■ YOUR TASKS ■
**A)** In the vibe coding discussion, what does Grady Booch argue we're in?
**B)** Extract the passage of the vibe coding discussion from "And I understand" up to and including "narrow enough distribution.".

■ PROVIDED TEXT ■
I’ve tried inline comments, tests, etc. but what works best is waterfall-style design docs that act as a second source of truth to the running code.
Using this approach, I’ve been able to seamlessly iterate on “fully vibecoded” projects, refactor existing codebases, transform repositories from one language to another, etc.
Obviously ymmv, but it feels like we’re back in the 70s-80s in terms of dev flow.
IMHO this could be achieved with large set of tests, but the problem is if you prompt an agent to fix tests, you can't be sure it won't "fix the test". Or implement something just to make the test pass without looking at a larger picture.
The latter notion probably is true, but the prior isn’t necessarily true because you can map natural language to strict schemas. ”Implement an interface for TCP in <language>” is probably shorter than the actual implementation in code.
And I understand my example is pedantic, but it extends to any unambiguous definitions. Of course one can argue that TCP spec is not determimistic by nature because natural language isn’t. But that is not very practical. We have to agree to trust some axioms for compilers to work in the first place.
The compression ratio is the vibe coding gain.
I think that way of phrasing it makes it easier to think about boundaries of vibe coding.
"A class that represents (A) concept, using the (B) data structure and (C) algorithms for methods (D), in programming language (E)."
That's decodeable, at least to a narrow enough distribution.
"A commercially successful team communication app built around the concept of channels, like in IRC."
Without already knowing Slack, that's not decodable.
Thinking about what is missing is very helpful. Obviously, the business strategic positioning, non technical stakeholder inputs, UX design.
But I think it goes beyond that: In sufficiently complex apps, even purely technical "software engineering" decisions are to some degree learnt from experiment.
This also makes it more clear how to use AI coding effectively:
* Prompt in increments of components that can be encoded in a short prompt.
* If possible, add pre-existing information to the prompt (documentation, prior attempts at implementation).
I guess many of us quality for british parliament.
For a manager, the spec exists in order to create a delgation ticket, something you assign to someone and done. But for a builder, it exists as a thinking tool that evolves with the code to sharpen the understanding/thinking.
I also think, that some builders are being fooled into thinking like managers because ease, but they figure it out pretty quickly.
This article is really attacking vague prose that pushes ambiguity onto the agent - okay, fair enough. But that's a tooling problem. What if you could express structure and relationships at a higher level than text, or map domain concepts directly to library components? People are already working on new workflows and tools to do just that!
Also, dismissing the idea that "some day we'll be able to just write the specs and the program will write itself" is especially perplexing. We're already doing it, aren't we? Yes, it has major issues but you can't deny that AI agents are enabling literally that. Those issues will get fixed.
The historical parallel matters here as well. Grady Booch (co-creator of UML) argues we're in the third golden age of software engineering:
- 1940s: abstracted away the machine -> structured programming
- 1970s: abstracted away the algorithm -> OOP, standard libraries, UML
- Now: abstracting away the code itself
Recent interview here: https://www.youtube.com/watch?v=OfMAtaocvJw
Each previous transition had engineers raising the same objections: "this isn't safe", "you're abstracting away my craft". They were right that something was lost, but wrong that it was fatal. Eventually the new tools worked well enough to be used in production.

■ EXTRACTED INFORMATION ■
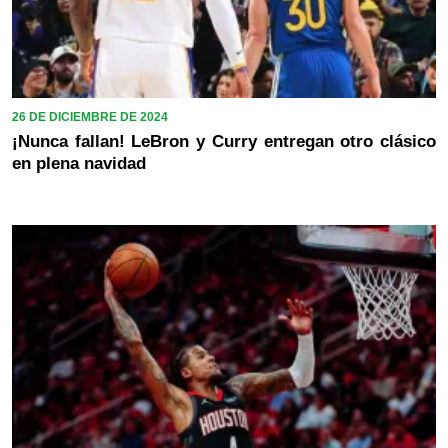
26 DE DICIEMBRE DE 2024
¡Nunca fallan! LeBron y Curry entregan otro clásico
en plena navidad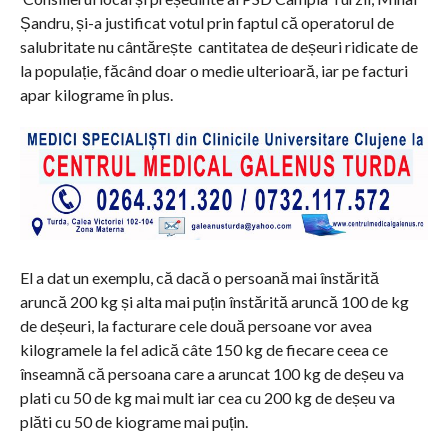
Șandru, și-a justificat votul prin faptul că operatorul de
salubritate nu cântărește cantitatea de deșeuri ridicate de
la populație, făcând doar o medie ulterioară, iar pe facturi
apar kilograme în plus.
El a dat un exemplu, că dacă o persoană mai înstărită
aruncă 200 kg și alta mai puțin înstărită aruncă 100 de kg
de deșeuri, la facturare cele două persoane vor avea
kilogramele la fel adică câte 150 kg de fiecare ceea ce
înseamnă că persoana care a aruncat 100 kg de deșeu va
plati cu 50 de kg mai mult iar cea cu 200 kg de deșeu va
plăti cu 50 de kiograme mai puțin.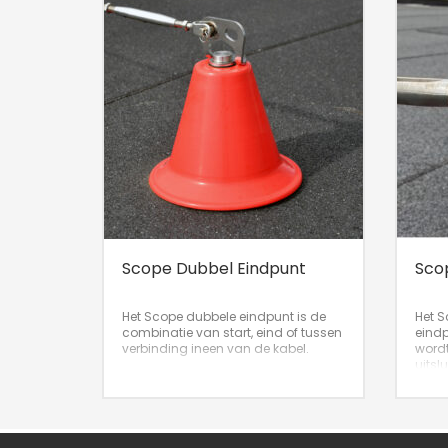
Scope Dubbel Eindpunt
Sco
Het Scope dubbele eindpunt is de
Het S
combinatie van start, eind of tussen
eindp
verbinding ineen van de kabel.
wordt
uitsl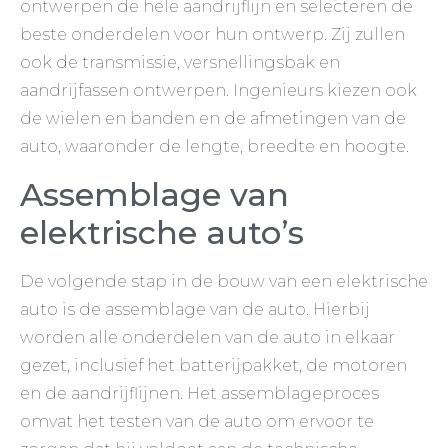
ontwerpen de hele aandrijflijn en selecteren de
beste onderdelen voor hun ontwerp. Zij zullen
ook de transmissie, versnellingsbak en
aandrijfassen ontwerpen. Ingenieurs kiezen ook
de wielen en banden en de afmetingen van de
auto, waaronder de lengte, breedte en hoogte.
Assemblage van
elektrische auto’s
De volgende stap in de bouw van een elektrische
auto is de assemblage van de auto. Hierbij
worden alle onderdelen van de auto in elkaar
gezet, inclusief het batterijpakket, de motoren
en de aandrijflijnen. Het assemblageproces
omvat het testen van de auto om ervoor te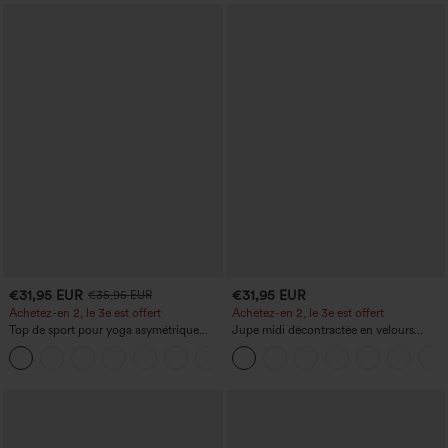
€31,95 EUR
€31,95 EUR
€35,95 EUR
Achetez-en 2, le 3e est offert
Achetez-en 2, le 3e est offert
Top de sport pour yoga asymétrique
Jupe midi décontractée en velours
(une épaule) à manches longues avec
côtelé, taille mi-haute, poches avant
+3
ouverture pour le pouce, ourlet arrondi
latérales à rabat
haut-bas, séchage rapide, soutien-gorge
intégré.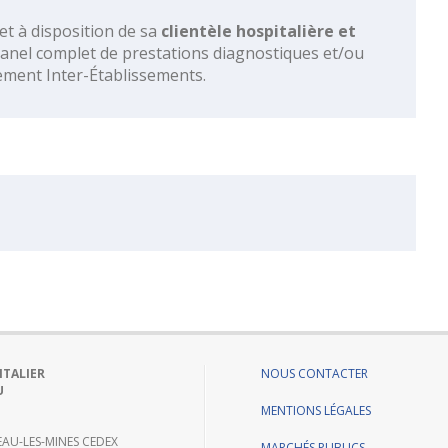
t à disposition de sa
clientèle hospitalière et
anel complet de prestations diagnostiques et/ou
pement Inter-Établissements.
ITALIER
NOUS CONTACTER
U
MENTIONS LÉGALES
AU-LES-MINES CEDEX
MARCHÉS PUBLICS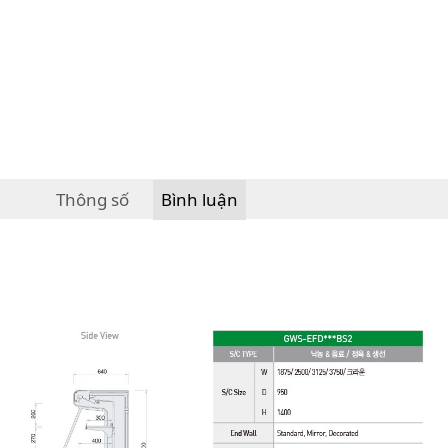
Thông số
Bình luận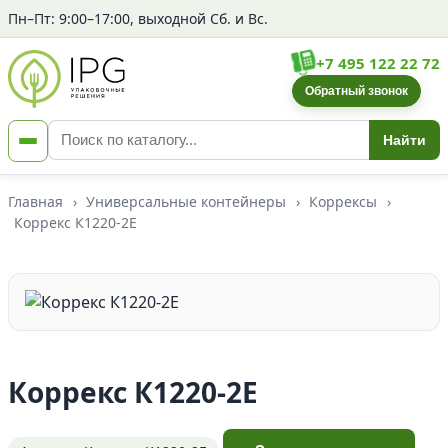
Пн–Пт: 9:00–17:00, выходной Сб. и Вс.
+7 495 122 22 72
Обратный звонок
Найти
Главная
›
Универсальные контейнеры
›
Коррексы
›
Коррекс К1220-2Е
Коррекс К1220-2Е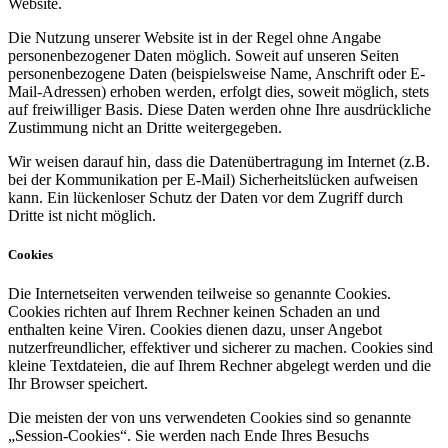
Website.
Die Nutzung unserer Website ist in der Regel ohne Angabe
personenbezogener Daten möglich. Soweit auf unseren Seiten
personenbezogene Daten (beispielsweise Name, Anschrift oder E-
Mail-Adressen) erhoben werden, erfolgt dies, soweit möglich, stets
auf freiwilliger Basis. Diese Daten werden ohne Ihre ausdrückliche
Zustimmung nicht an Dritte weitergegeben.
Wir weisen darauf hin, dass die Datenübertragung im Internet (z.B.
bei der Kommunikation per E-Mail) Sicherheitslücken aufweisen
kann. Ein lückenloser Schutz der Daten vor dem Zugriff durch
Dritte ist nicht möglich.
Cookies
Die Internetseiten verwenden teilweise so genannte Cookies.
Cookies richten auf Ihrem Rechner keinen Schaden an und
enthalten keine Viren. Cookies dienen dazu, unser Angebot
nutzerfreundlicher, effektiver und sicherer zu machen. Cookies sind
kleine Textdateien, die auf Ihrem Rechner abgelegt werden und die
Ihr Browser speichert.
Die meisten der von uns verwendeten Cookies sind so genannte
„Session-Cookies“. Sie werden nach Ende Ihres Besuchs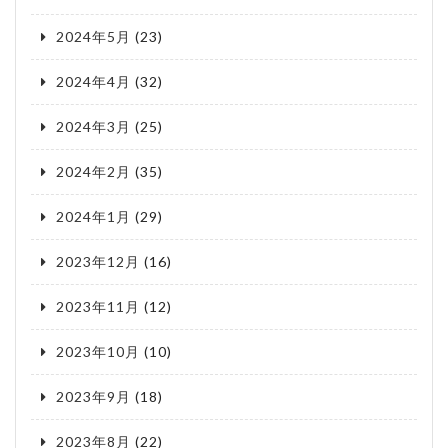
2024年5月
(23)
2024年4月
(32)
2024年3月
(25)
2024年2月
(35)
2024年1月
(29)
2023年12月
(16)
2023年11月
(12)
2023年10月
(10)
2023年9月
(18)
2023年8月
(22)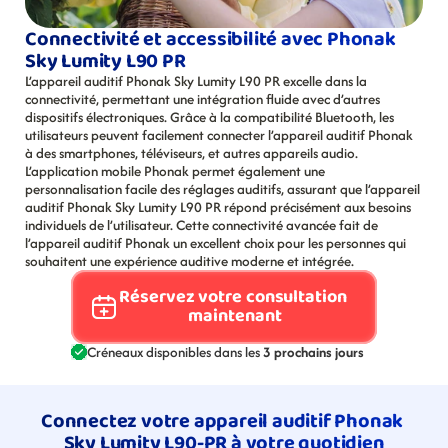
Connectivité et accessibilité avec Phonak 
Sky Lumity L90 PR
L’appareil auditif Phonak Sky Lumity L90 PR excelle dans la 
connectivité, permettant une intégration fluide avec d’autres 
dispositifs électroniques. Grâce à la compatibilité Bluetooth, les 
utilisateurs peuvent facilement connecter l’appareil auditif Phonak 
à des smartphones, téléviseurs, et autres appareils audio. 
L’application mobile Phonak permet également une 
personnalisation facile des réglages auditifs, assurant que l’appareil 
auditif Phonak Sky Lumity L90 PR répond précisément aux besoins 
individuels de l’utilisateur. Cette connectivité avancée fait de 
l’appareil auditif Phonak un excellent choix pour les personnes qui 
souhaitent une expérience auditive moderne et intégrée.
Réservez votre consultation 
maintenant
Créneaux disponibles dans les 
3 prochains jours
Connectez votre appareil auditif Phonak 
Sky Lumity L90-PR à votre quotidien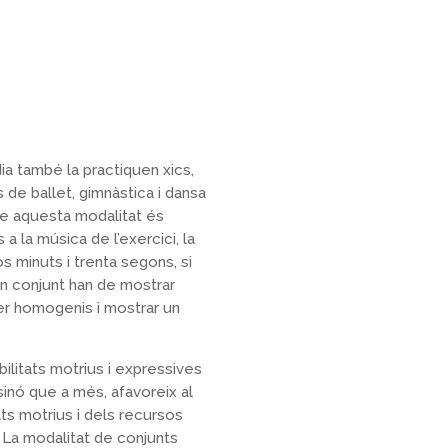
ia també la practiquen xics,
de ballet, gimnàstica i dansa
ase aquesta modalitat és
a la música de l’exercici, la
os minuts i trenta segons, si
n conjunt han de mostrar
er homogenis i mostrar un
ilitats motrius i expressives
 sinó que a més, afavoreix al
ts motrius i dels recursos
. La modalitat de conjunts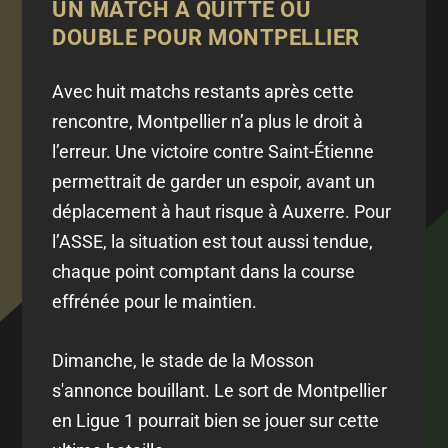
UN MATCH À QUITTE OU
DOUBLE POUR MONTPELLIER
Avec huit matchs restants après cette
rencontre, Montpellier n’a plus le droit à
l’erreur. Une victoire contre Saint-Étienne
permettrait de garder un espoir, avant un
déplacement à haut risque à Auxerre. Pour
l’ASSE, la situation est tout aussi tendue,
chaque point comptant dans la course
effrénée pour le maintien.
Dimanche, le stade de la Mosson
s'annonce bouillant. Le sort de Montpellier
en Ligue 1 pourrait bien se jouer sur cette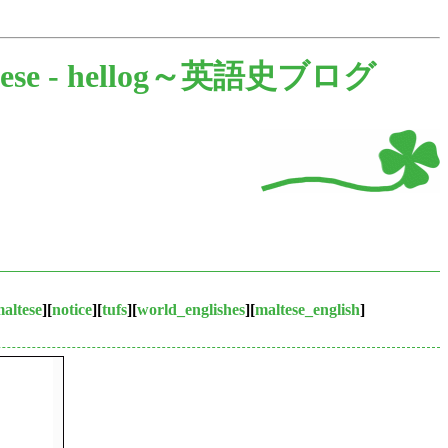
ese -
hellog～英語史ブログ
altese
][
notice
][
tufs
][
world_englishes
][
maltese_english
]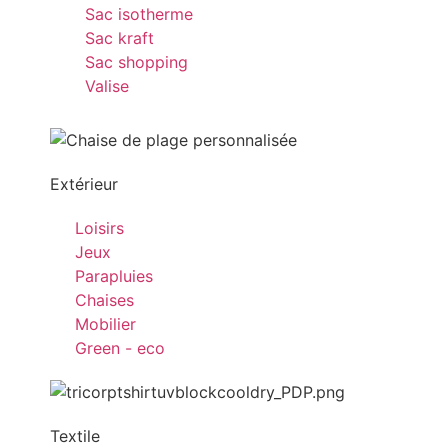
Sac isotherme
Sac kraft
Sac shopping
Valise
Extérieur
Loisirs
Jeux
Parapluies
Chaises
Mobilier
Green - eco
Textile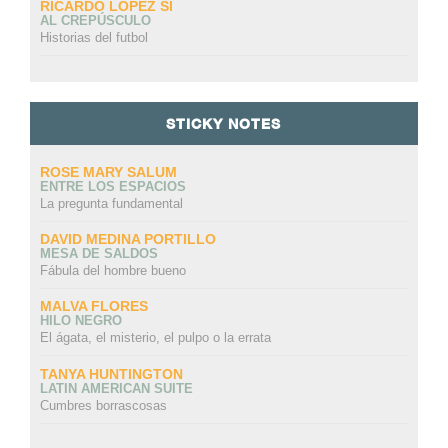
RICARDO LÓPEZ SI
AL CREPÚSCULO
Historias del futbol
STICKY NOTES
ROSE MARY SALUM
ENTRE LOS ESPACIOS
La pregunta fundamental
DAVID MEDINA PORTILLO
MESA DE SALDOS
Fábula del hombre bueno
MALVA FLORES
HILO NEGRO
El ágata, el misterio, el pulpo o la errata
TANYA HUNTINGTON
LATIN AMERICAN SUITE
Cumbres borrascosas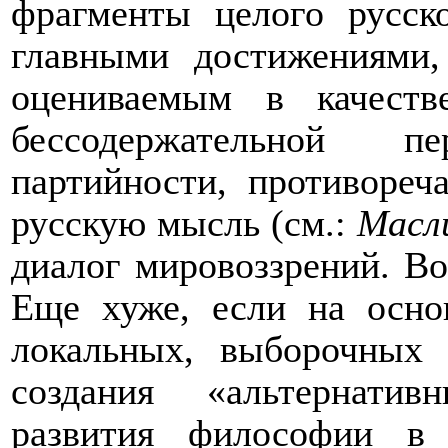
фрагменты целого русск
главными достижениями,
оцениваемым в качеств
бессодержательной 
партийности, противореч
русскую мысль (см.:
Масл
диалог мировоззрений. В
Еще хуже, если на осно
локальных, выборочных 
создания «альтернати
развития философии в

■ ANSWERS FOR EACH ITEM ■
**A)** The third golden age of software engineering.

**B)**
And I understand my example is pedantic, but it extends to any unambiguous definitions. Of course one can argue that TCP spec is not determimistic by nature because natural language isn’t. But that is not very practical. We have to agree to trust some axioms for compilers to work in the first place.
The compression ratio is the vibe coding gain.
I think that way of phrasing it makes it easier to think about boundaries of vibe coding.
"A class that represents (A) concept, using the (B) data structure and (C) algorithms for methods (D), in programming language (E)."
That's decodeable, at least to a narrow enough distribution.